§ **Task requirements**:
1/ Using the tribute below, decide whether each statement agrees with it: (a) Lincoln Diaz-Balart arrived in the United States at age 4; (b) he served 20 years in the U.S. House of Representatives; (c) his father took office as a senator in Cuba. Answer each with yes or no and quote the deciding words.
2/ Rewrite the tribute below between "Location: Washington, DC" and "dictator Fidel Castro.", inclusive, replacing "Havana" with "Santiago".
[[ Source document, beginning ]]
Location: Washington, DC

Mr. LeMIEUX. Mr. President, I come to the floor, as many of us have done in recent weeks, to pay tribute to a Member of Congress who is retiring--to a great Floridian and a great American, a man I am proud to call a colleague and a friend, Congressman Lincoln Diaz-Balart. Congressman Lincoln Diaz-Balart is retiring after 18 years of service in the U.S. House of Representatives.

Born in Havana, Cuba, Lincoln came to the United States in 1959, at the age of 4 years old. His father, Rafael Lincoln Diaz-Balart, had just been elected a senator in Cuba, but he could not take office or remain in Cuba because of the rise of the dictator Fidel Castro.

Lincoln Diaz-Balart rose in the House of Representatives to become a senior member of the Rules Committee, the ranking member of the Subcommittee on Legislative and Budget Process, and is now the cochairman of our congressional delegation. He is also the chairman of the Congressional Hispanic Leadership Institute.
[[ Source document, end ]]
[[ Data shown, beginning ]]
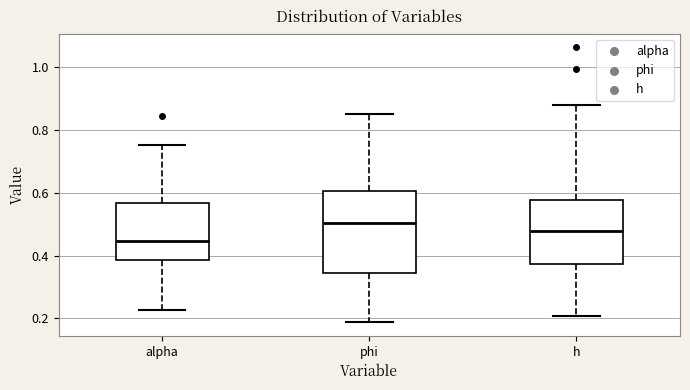

Reading left to right, transcribe this box plot: for each box, give where its median line is, the range the box spans, and where its two whiskers end, as read against the y-axis. The values are not printed on the chart, so give them approximately, as read against the axis.

alpha: median 0.44, box 0.38 to 0.56, whiskers 0.22 to 0.76
phi: median 0.50, box 0.34 to 0.60, whiskers 0.18 to 0.84
h: median 0.48, box 0.38 to 0.58, whiskers 0.20 to 0.88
[[ Data shown, end ]]
§ **Expected outputs**:
1/
(a) Yes: "Lincoln came to the United States in 1959, at the age of 4 years old."
(b) No: "retiring after 18 years of service in the U.S. House of Representatives."
(c) No: "he could not take office or remain in Cuba because of the rise of the dictator Fidel Castro."

2/
Location: Washington, DC

Mr. LeMIEUX. Mr. President, I come to the floor, as many of us have done in recent weeks, to pay tribute to a Member of Congress who is retiring--to a great Floridian and a great American, a man I am proud to call a colleague and a friend, Congressman Lincoln Diaz-Balart. Congressman Lincoln Diaz-Balart is retiring after 18 years of service in the U.S. House of Representatives.

Born in Santiago, Cuba, Lincoln came to the United States in 1959, at the age of 4 years old. His father, Rafael Lincoln Diaz-Balart, had just been elected a senator in Cuba, but he could not take office or remain in Cuba because of the rise of the dictator Fidel Castro.